How to Preserve T-Shirts With Iron-On Graphics?
November 29, 2007 2:52 PM   Subscribe

Other than turning the T-shirts inside out and drying them with low heat, what can a person do to protect his/her clothing with ironed-on graphics?
posted by frogan to Clothing, Beauty, & Fashion (9 answers total) 1 user marked this as a favorite
Wash cold, inside out. Drip dry. Basically "delicate," but that'll depend on how stanky you get with them. Heat and abrasion are the enemies.
posted by rhizome at 3:02 PM on November 29, 2007

Don't dry them at all, as rhizome says.

Dryers are a great enemy to clothes, as convenient as they are.
posted by sondrialiac at 3:19 PM on November 29, 2007

Thirding not drying them at all. (Or at least only putting them in the dryer briefly, on low or no heat, just to get the some of the wrinkles to drop out. Then hang or lay flat to dry entirely.)
posted by scody at 3:21 PM on November 29, 2007

Sticking the shirt in a pillowcase while in the wash can also help, along with avoiding a dryer at all costs.
posted by cholly at 3:25 PM on November 29, 2007

I usually handwash things like this, but machine washing on the delicate cycle isn't too bad. Drip-dry out of direct sunlight.
posted by Metroid Baby at 3:29 PM on November 29, 2007

frame it.
posted by amtho at 3:35 PM on November 29, 2007

I wash things like this inside out, hang to dry, then toss them into the last 5 minutes or so of a dryer load to take the wrinkles and "stiffness" out of the fabric.
posted by ersatzkat at 4:00 PM on November 29, 2007

I have a lot of these shirts.

1) Inside out, only mixed with other shirts/socks/soft things, cold water, Woolite, "hand wash" cycle if you've got one on your machine. If not, hand wash them in a bucket or tub. If you've been particularly sweaty, go at the armpits/collar/sleeve edges using a little abrasion between your fingers and the wet and soaped fabric to get the dead skin/sweat/dirt out. Follow with a spin cycle or two to get excess moisture out, but only if you know it won't beat the crap out of your clothes (mine somehow doesn't).

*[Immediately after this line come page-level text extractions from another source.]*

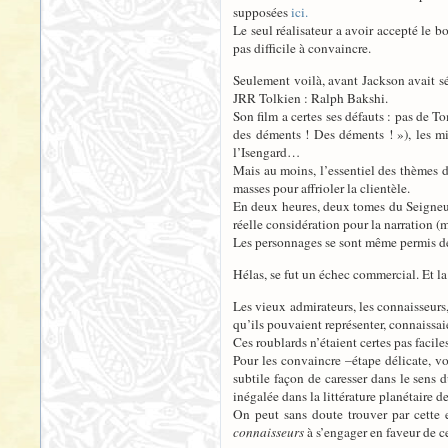
supposées
ici.
Le seul réalisateur a avoir accepté le b
pas difficile à convaincre.
Seulement voilà, avant Jackson avait s
JRR Tolkien : Ralph Bakshi.
Son film a certes ses défauts : pas de 
des déments ! Des déments ! »), les m
l’Isengard…
Mais au moins, l’essentiel des thèmes du
masses pour affrioler la clientèle.
En deux heures, deux tomes du Seigneur
réelle considération pour la narration (
Les personnages se sont même permis de 
Hélas, se fut un échec commercial. Et la
Les vieux admirateurs, les connaisseur
qu’ils pouvaient représenter, connaissaien
Ces roublards n’étaient certes pas facile
Pour les convaincre –étape délicate, vo
subtile façon de caresser dans le sens
inégalée dans la littérature planétaire 
On peut sans doute trouver par cette
connaisseurs
à s’engager en faveur de ce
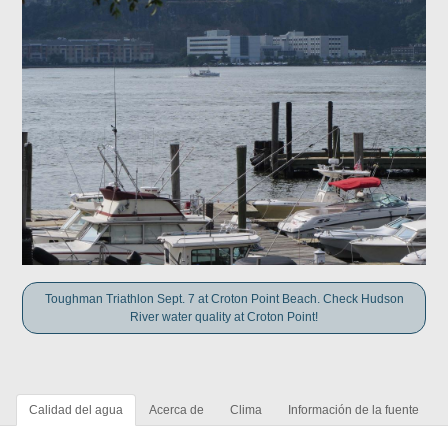
Toughman Triathlon Sept. 7 at Croton Point Beach. Check Hudson
River water quality at Croton Point!
Calidad del agua
Acerca de
Clima
Información de la fuente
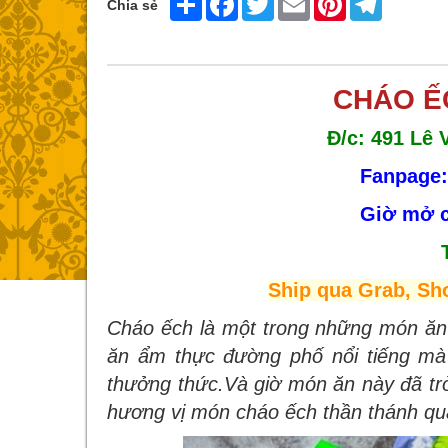
Chia sẻ
CHÁO Ế
Đ/c: 491 Lê
Fanpage:
Giờ mở c
Ship qua Grab, Sh
Cháo ếch là một trong những món ăn
ăn ẩm thực đường phố nổi tiếng mà b
thưởng thức.Và giờ món ăn này đã tr
hương vị món cháo ếch thần thánh qu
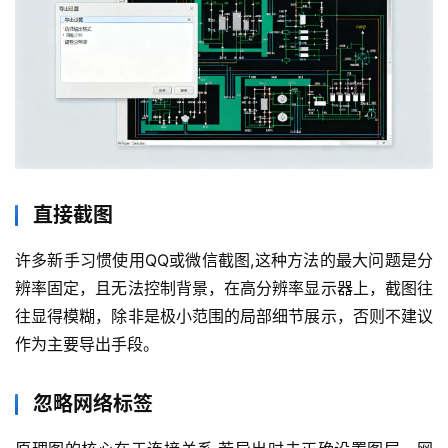
直接截图
许多新手习惯使用QQ或微信截图,这种方法的最大问题是分
辨率固定，且无法控制背景，在高分辨率显示器上，截图往
往显得模糊，除非是极小范围的局部细节展示，否则不建议
作为主要导出手段。
忽略网络标签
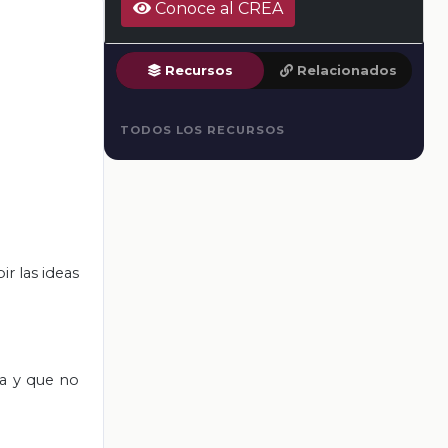
Conoce al CREA
Recursos
Relacionados
TODOS LOS RECURSOS
r las ideas
a y que no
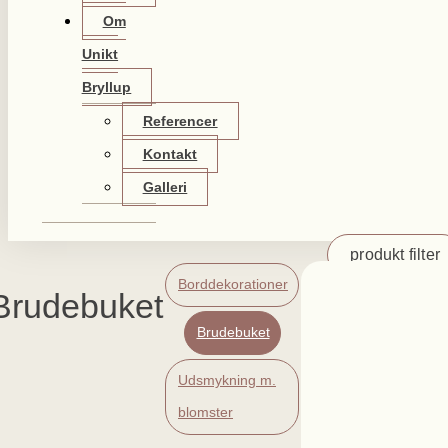
Om
Unikt
Bryllup
Referencer
Kontakt
Galleri
produkt filter
Borddekorationer
Brudebuket
Brudebuket
Udsmykning m.
blomster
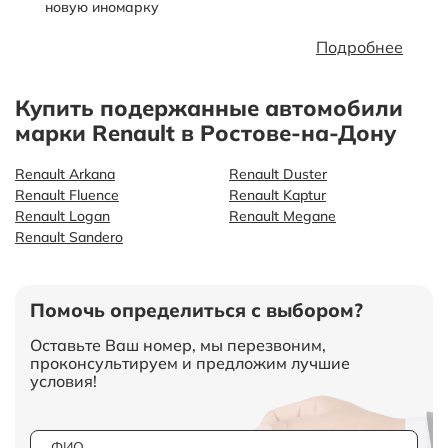
новую иномарку
Подробнее
Купить подержанные автомобили
марки Renault в Ростове-на-Дону
Renault Arkana
Renault Duster
Renault Fluence
Renault Kaptur
Renault Logan
Renault Megane
Renault Sandero
Помочь определиться с выбором?
Оставьте Ваш номер, мы перезвоним,
проконсультируем и предложим лучшие
условия!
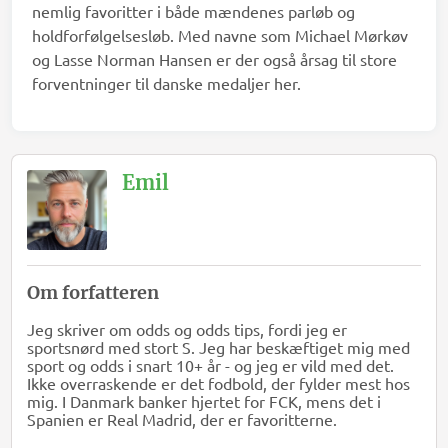
nemlig favoritter i både mændenes parløb og
holdforfølgelsesløb. Med navne som Michael Mørkøv
og Lasse Norman Hansen er der også årsag til store
forventninger til danske medaljer her.
Emil
Om forfatteren
Jeg skriver om odds og odds tips, fordi jeg er
sportsnørd med stort S. Jeg har beskæftiget mig med
sport og odds i snart 10+ år - og jeg er vild med det.
Ikke overraskende er det fodbold, der fylder mest hos
mig. I Danmark banker hjertet for FCK, mens det i
Spanien er Real Madrid, der er favoritterne.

2) Procure one of these. They're everywhere here in Europe (Land of No Dryers), they fold up into zero space (between the dryer and the wall!) and they've let you hang things or lay them flat on top.

3) Leave in hallway, living room, or other place with some airflow. Not by a window or a heater, though, unless yoiu live in Latvia like I do and the sun comes out once every two weeks.

4) Wait overnight.

5) Ta-da! Well-kept shirts and lower power bills!
posted by mdonley at 4:16 PM on November 29, 2007

I don't use a dryer for anything. Have a global warming moment.
When you hang the t-shirt on the line or clothes horse thingo, just grab the corners and give it a bit of a flap. That is as much ironing as you need for a t-shirt.